Olavo chega a colocar que o PT é a mesma coisa que o jornal A Folha de São Paulo, embora tenha trabalhado neste e não se coloque como militante por causa disso. Voltado de contradições, um documentário sobre si não poderia ser diferentemente polêmico, assim como a pessoa que o retrata, em um festival de cinema no Nordeste, por exemplo, chegou a haver boicote de cineastas ao programa como um todo pela participação do filme. Daqueles que acusam Olavo por não aceitar teses tão irrefutáveis e já difundidas no meio acadêmico, preferiram um não confronto, ou um confronto mais direto, se preferir ser entendido assim. A questão é que o personagem, não um fictício, mas real, é uma polêmica ambulante e parece estar sempre cercado de ignorantes. Mesmo daqueles que não o apoiam e seriam uma "oposição" a sua ideologia. A sua própria filha acabou publicando um grande comentário nas redes, bastante destrutivo, sobre a personalidade Olavo de Carvalho, depois do lançamento do documentário. Por tudo isso, mesmo aqueles que se dizem contra a censura, e de certa forma acabam censurando o que Olavo tem a dizer (considere-se a troca de ideias importante, o confronto pelo debate), nada mais pode surgir com espanto.
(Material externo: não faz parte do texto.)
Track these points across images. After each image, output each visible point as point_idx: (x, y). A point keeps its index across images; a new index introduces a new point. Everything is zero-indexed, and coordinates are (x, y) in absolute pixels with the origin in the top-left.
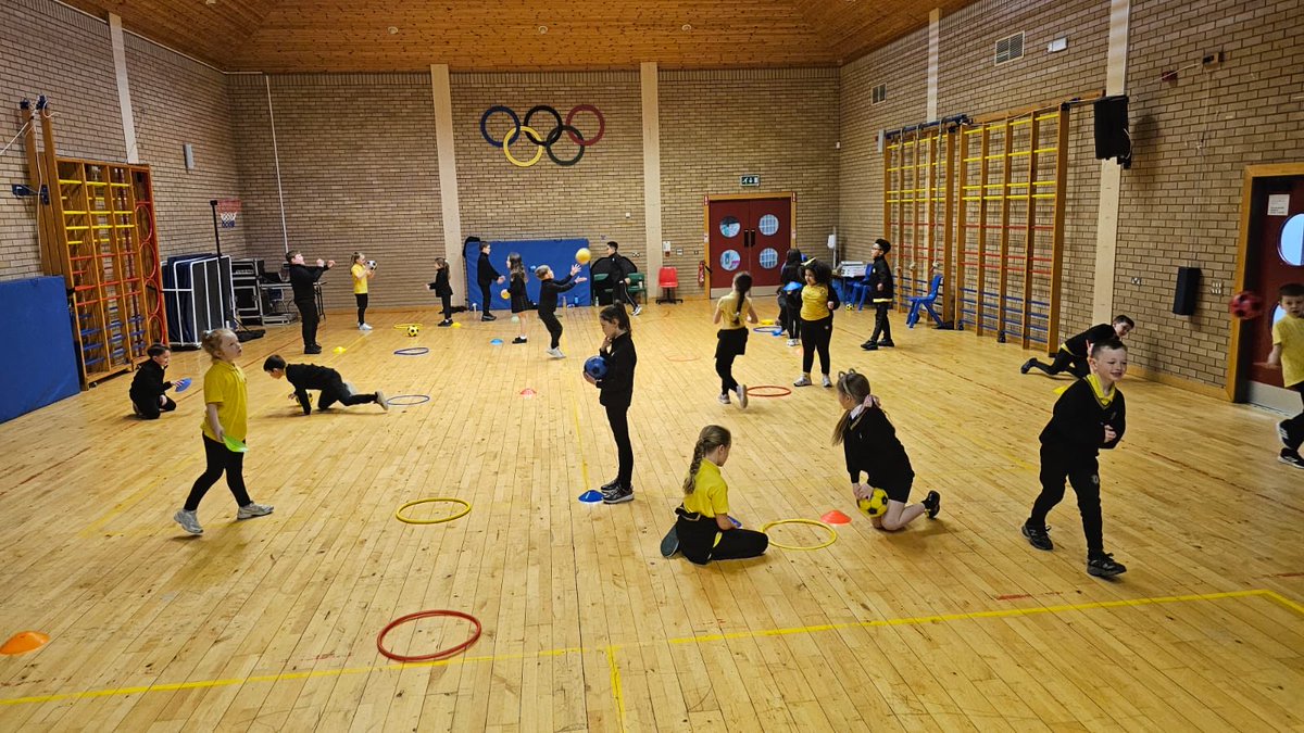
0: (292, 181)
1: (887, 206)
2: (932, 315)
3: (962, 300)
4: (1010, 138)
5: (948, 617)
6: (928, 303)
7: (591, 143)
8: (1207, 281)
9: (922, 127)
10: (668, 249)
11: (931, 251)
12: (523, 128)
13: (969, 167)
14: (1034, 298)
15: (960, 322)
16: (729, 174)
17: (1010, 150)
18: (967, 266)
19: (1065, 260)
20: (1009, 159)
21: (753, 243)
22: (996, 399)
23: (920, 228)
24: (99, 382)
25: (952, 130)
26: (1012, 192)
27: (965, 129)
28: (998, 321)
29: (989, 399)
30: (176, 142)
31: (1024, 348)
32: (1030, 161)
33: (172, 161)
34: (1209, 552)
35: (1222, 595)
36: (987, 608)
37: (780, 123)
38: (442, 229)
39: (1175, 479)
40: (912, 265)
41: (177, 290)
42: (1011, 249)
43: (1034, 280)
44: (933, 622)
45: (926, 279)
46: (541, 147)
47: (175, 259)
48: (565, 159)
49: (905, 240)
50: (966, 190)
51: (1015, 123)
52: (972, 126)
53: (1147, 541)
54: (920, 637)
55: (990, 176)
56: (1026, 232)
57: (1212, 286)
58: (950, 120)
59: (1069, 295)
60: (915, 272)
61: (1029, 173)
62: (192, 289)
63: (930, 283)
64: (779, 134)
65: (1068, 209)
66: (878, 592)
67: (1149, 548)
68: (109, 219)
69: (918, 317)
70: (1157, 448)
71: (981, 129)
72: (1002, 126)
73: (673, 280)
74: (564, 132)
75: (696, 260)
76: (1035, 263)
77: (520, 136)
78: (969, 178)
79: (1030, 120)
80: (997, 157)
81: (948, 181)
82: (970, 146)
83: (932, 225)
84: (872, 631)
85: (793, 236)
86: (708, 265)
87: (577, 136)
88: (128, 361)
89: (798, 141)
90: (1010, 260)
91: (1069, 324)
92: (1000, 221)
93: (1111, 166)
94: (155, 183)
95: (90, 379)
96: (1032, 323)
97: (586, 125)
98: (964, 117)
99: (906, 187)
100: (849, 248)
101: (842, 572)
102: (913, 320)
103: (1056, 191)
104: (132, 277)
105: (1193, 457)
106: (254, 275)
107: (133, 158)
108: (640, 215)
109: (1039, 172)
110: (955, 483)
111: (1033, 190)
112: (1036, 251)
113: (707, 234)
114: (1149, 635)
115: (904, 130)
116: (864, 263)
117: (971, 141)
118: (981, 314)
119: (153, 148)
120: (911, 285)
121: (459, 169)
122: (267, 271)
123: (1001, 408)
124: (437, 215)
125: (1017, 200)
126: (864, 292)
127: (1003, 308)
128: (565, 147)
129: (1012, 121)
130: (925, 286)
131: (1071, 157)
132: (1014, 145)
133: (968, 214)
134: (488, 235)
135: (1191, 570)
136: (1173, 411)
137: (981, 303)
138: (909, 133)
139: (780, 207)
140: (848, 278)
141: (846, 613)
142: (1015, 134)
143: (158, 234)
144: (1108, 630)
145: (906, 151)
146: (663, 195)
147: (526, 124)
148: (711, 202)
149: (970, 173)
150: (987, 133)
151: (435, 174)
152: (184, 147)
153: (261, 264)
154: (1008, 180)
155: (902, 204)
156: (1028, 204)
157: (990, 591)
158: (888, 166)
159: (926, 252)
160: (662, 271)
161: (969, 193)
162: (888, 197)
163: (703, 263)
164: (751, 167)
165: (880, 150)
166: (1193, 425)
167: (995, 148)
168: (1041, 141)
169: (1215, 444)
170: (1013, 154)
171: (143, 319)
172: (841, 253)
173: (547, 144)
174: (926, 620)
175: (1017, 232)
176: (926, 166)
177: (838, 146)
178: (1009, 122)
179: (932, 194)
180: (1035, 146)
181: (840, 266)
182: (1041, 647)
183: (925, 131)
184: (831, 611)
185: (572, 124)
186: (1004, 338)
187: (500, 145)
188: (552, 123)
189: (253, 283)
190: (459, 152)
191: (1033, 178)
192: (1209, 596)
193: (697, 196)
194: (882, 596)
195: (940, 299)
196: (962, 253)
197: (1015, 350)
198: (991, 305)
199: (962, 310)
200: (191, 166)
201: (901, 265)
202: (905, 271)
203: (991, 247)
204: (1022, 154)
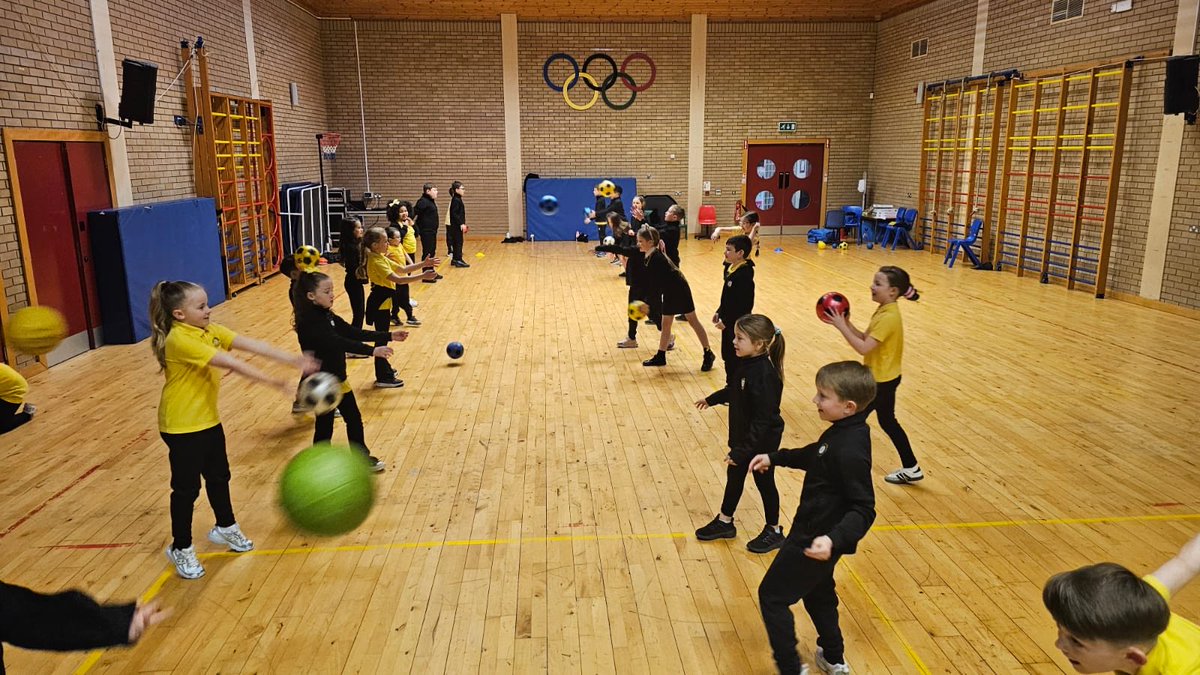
0: (374, 119)
1: (925, 154)
2: (970, 256)
3: (1001, 242)
4: (1066, 93)
5: (1114, 519)
6: (965, 245)
7: (643, 89)
9: (967, 80)
10: (708, 189)
11: (971, 195)
12: (581, 74)
13: (1017, 119)
14: (1081, 243)
15: (999, 263)
16: (768, 120)
17: (1064, 103)
18: (1008, 212)
19: (1118, 208)
20: (1063, 113)
21: (787, 185)
22: (1066, 334)
23: (959, 175)
24: (239, 292)
25: (1001, 84)
26: (1064, 143)
27: (1016, 83)
28: (1042, 263)
29: (1059, 334)
30: (284, 80)
31: (1069, 288)
32: (1087, 115)
33: (281, 97)
36: (1148, 513)
37: (818, 74)
38: (504, 168)
40: (950, 209)
41: (289, 214)
42: (1058, 196)
43: (1082, 226)
45: (964, 223)
46: (597, 92)
47: (288, 186)
48: (618, 104)
49: (942, 186)
50: (1012, 141)
51: (1073, 79)
52: (1023, 80)
54: (1097, 535)
55: (1039, 128)
56: (1078, 181)
58: (999, 75)
59: (1119, 241)
60: (951, 215)
61: (1085, 126)
62: (303, 214)
63: (968, 227)
64: (816, 85)
65: (1124, 161)
66: (1041, 496)
68: (244, 148)
69: (955, 258)
71: (1033, 84)
72: (1059, 80)
73: (713, 217)
74: (619, 78)
75: (733, 200)
76: (1085, 210)
77: (579, 82)
78: (1016, 129)
79: (1089, 76)
80: (1050, 110)
81: (994, 132)
82: (1019, 99)
83: (973, 172)
84: (1052, 528)
85: (825, 180)
86: (744, 205)
87: (630, 83)
88: (256, 275)
89: (835, 91)
90: (1057, 207)
91: (1118, 267)
92: (1049, 169)
93: (1176, 121)
94: (276, 118)
95: (233, 289)
96: (1078, 266)
97: (639, 73)
98: (1015, 71)
99: (945, 136)
100: (878, 193)
101: (998, 478)
103: (1114, 143)
104: (257, 201)
106: (343, 203)
107: (256, 96)
108: (683, 158)
109: (1095, 125)
111: (1088, 142)
112: (1086, 199)
113: (745, 176)
115: (948, 83)
116: (895, 207)
117: (1020, 94)
118: (1022, 257)
119: (269, 85)
120: (947, 229)
121: (522, 111)
122: (352, 199)
123: (1072, 341)
124: (500, 153)
125: (1067, 151)
126: (897, 233)
127: (1048, 251)
128: (619, 93)
129: (1068, 77)
130: (962, 230)
131: (1131, 112)
132: (1069, 99)
133: (1013, 163)
134: (546, 173)
137: (1024, 247)
138: (951, 86)
139: (813, 153)
140: (880, 221)
141: (1020, 512)
142: (1070, 88)
143: (277, 163)
145: (948, 103)
146: (706, 138)
147: (584, 71)
148: (750, 146)
149: (1017, 124)
150: (1039, 88)
151: (501, 116)
152: (290, 85)
153: (348, 192)
154: (1061, 132)
155: (941, 152)
156: (1082, 155)
157: (1143, 498)
158: (927, 115)
159: (965, 199)
160: (702, 209)
161: (1014, 144)
162: (925, 145)
163: (740, 202)
164: (789, 114)
165: (919, 100)
167: (1046, 102)
168: (1099, 96)
170: (1068, 108)
171: (267, 238)
172: (870, 198)
173: (602, 89)
174: (1097, 521)
175: (1066, 181)
176: (971, 117)
177: (871, 97)
178: (1066, 77)
179: (976, 144)
180: (1093, 101)
181: (871, 209)
183: (970, 83)
184: (1006, 510)
185: (626, 72)
186: (1047, 279)
187: (560, 89)
188: (609, 70)
189: (342, 209)
190: (523, 93)
191: (1089, 131)
193: (737, 139)
194: (1045, 499)
195: (978, 242)
196: (1004, 199)
197: (1060, 291)
198: (1032, 248)
199: (1001, 252)
200: (296, 103)
201: (936, 209)
202: (939, 215)
203: (1036, 195)
204: (1079, 108)
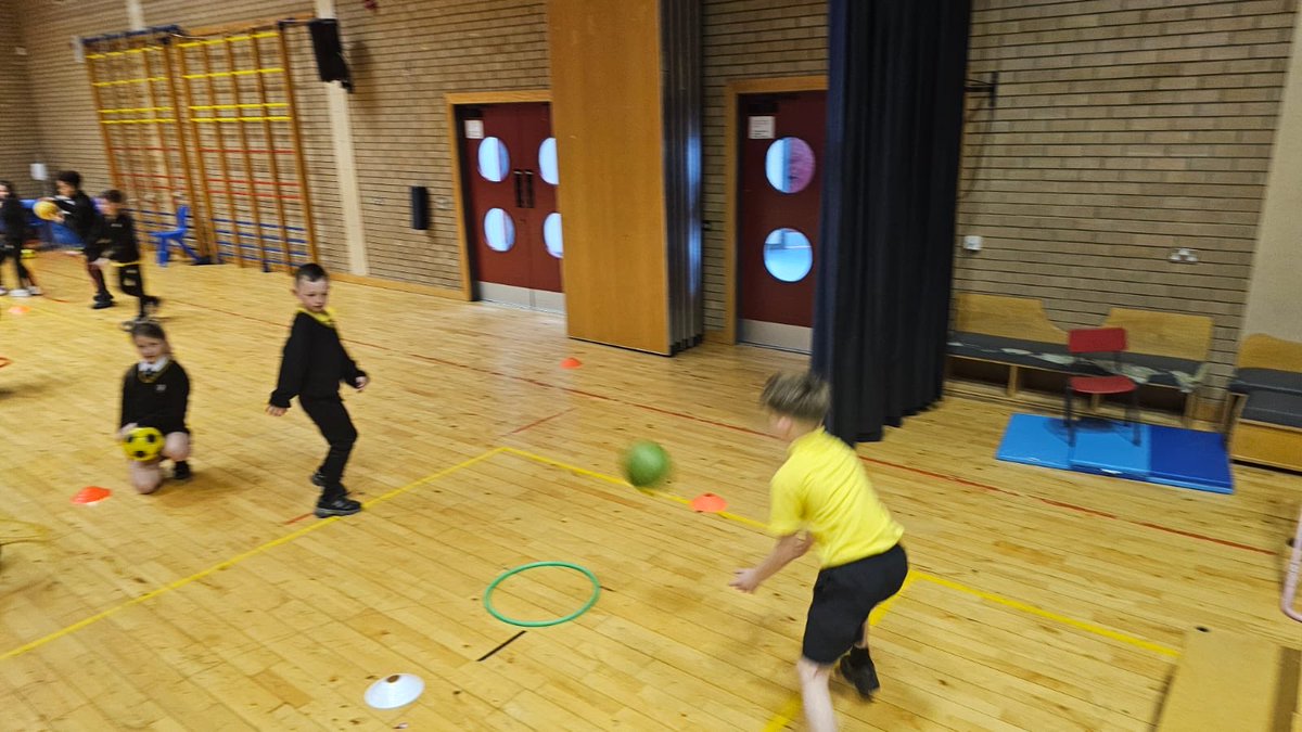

Chega-se a dizer, como Olavo coloca por exemplificação, que a máfia seria uma afronta histórica ao poder opressor e obsessivo do Estado moderno, desde que o poder familiar existe. Ignorando contextualizações ou temas que seriam ainda mais caros para essa colocação, como centralização burocrática e corrupção, exatamente aquilo que, segundo ele, o Estado insiste em colocar a seu mando. Como criticar algo que aparece a todo momento na frente de sua residência, tremulando com a bandeira dos Estados Unidos da América? Talvez não se perceba, dentro do discurso que permeia a sessão, que a paranoia pode estar tremulando na sua parede. A própria religião teria ficado aos pés do Estado que tudo pode no período contemporâneo, mas por que a religião surgiria mesmo no regime soviético a ponto de derrubá-lo, como na Polônia em 1980, por exemplo? A partir de uma colocação como esta, pode-se questionar afinal o que temem aqueles que boicotam este documentário, que no mesmo festival acabou abocanhando algumas premiações. Não é pelo porte intelectual - espero bastante. Seria indiferença? Se fosse passaria batido e ninguém esquentaria a cabeça com isso, então seria censura stalinista? Não creio em algo tão fora de moda. Seria preguiça ou exaustão? Possivelmente. É certo que o nosso "ilustre" astrólogo toma partes políticas bastante perigosas, mas não se trata de um documentário desrespeitoso (principalmente se for contar com as suas próprias ideologias), nem de um trabalho porcamente feito, embora não seja uma obra esteticamente elegante.
Sua edição é bastante confusa, e mesmo que não passe de 80 minutos (não chega a pecar pelo excesso), há pouco cenário, o que pode ter sido feito para dar uma visão mais íntima do biografado, mas que se torna muito problemático a partir do momento em que você vê muita pouca coisa em muito pouco tempo. Sim. Se é difícil somar contextos históricos, formas econômicas e linhas filosóficas, não é colocando uma coisa sobre a outra que vai se resolver esse obstáculo sobre o diretor como construtor de uma narrativa. Ainda que a fotografia seja bastante envolvente, principalmente numas estranhas jogadas ao estilo A Árvore da Vida (The Tree of Life, 2011), cambaleando pelo pátio da casa com uma envolvente estrutura familiar, parecendo não um referencial cinematográfico, mas um endeusamento do homem retratado - uma esquematização que acaba por interferir na própria edição.
Certamente, o fato deste não ser um produto abaixo da média deve-se a própria paralaxe cognitiva: o afastamento daquilo que se formula como teoria filosófica daquilo que se é, se assim não fosse, tanto Olavo quanto o documentário de Teófilo poderiam ser inválidos. Aqui eu não levei em consideração o que é verdade ou não sobre as polêmicas da vida de Olavo, nas questões de quem ele realmente é como um homem de família, até poderia, só que não estava interessado nisso mas no sujeito como um formador de opinião. Sendo assim, Teófilo talvez acerte por diluir o pensamento político (ainda que não se trate de uma adaptação do livro O Jardim das Aflições em si) e focar mais na análise sobre a filosofia, ponto forte de Carvalho como um intelectual de fato. Caso tratasse do impeachment em 2016 por exemplo, o documentário já estaria envelhecido e cansado antes de ser lançado. Curiosamente, o ponto forte deste como elemento cinematográfico é diluir o seu próprio cerne: Olavo. Nisso, O Jardim é em seu núcleo fílmico, não passando de uma própria representação daquele que trata, uma obra por vezes lúcida, por vezes confusa, quase sempre passando o limite do que pode ser aceito nas ciências políticas, sociais e na analise histórica. Mas já que Olavo é, isso quer dizer, existe. Não há razão para censura, apenas para reflexão. No fundo o que quero dizer é que se a realidade política do Brasil cria um pensador como este, precisamos aceitar que ele possa estar em documentários como este, e que boicotá-lo não é evitá-lo, muito pelo contrário, assisti-lo pode ser muito mais esclarecedor do que tomadas de atitudes rudes e pouco sensatas. Entendê-lo é entender o que leva tanta gente a considerá-lo uma divindade portadora de razão.
Interessante texto, tenho curiosidade por ver este filme mesmo conhecendo pouco o retratado.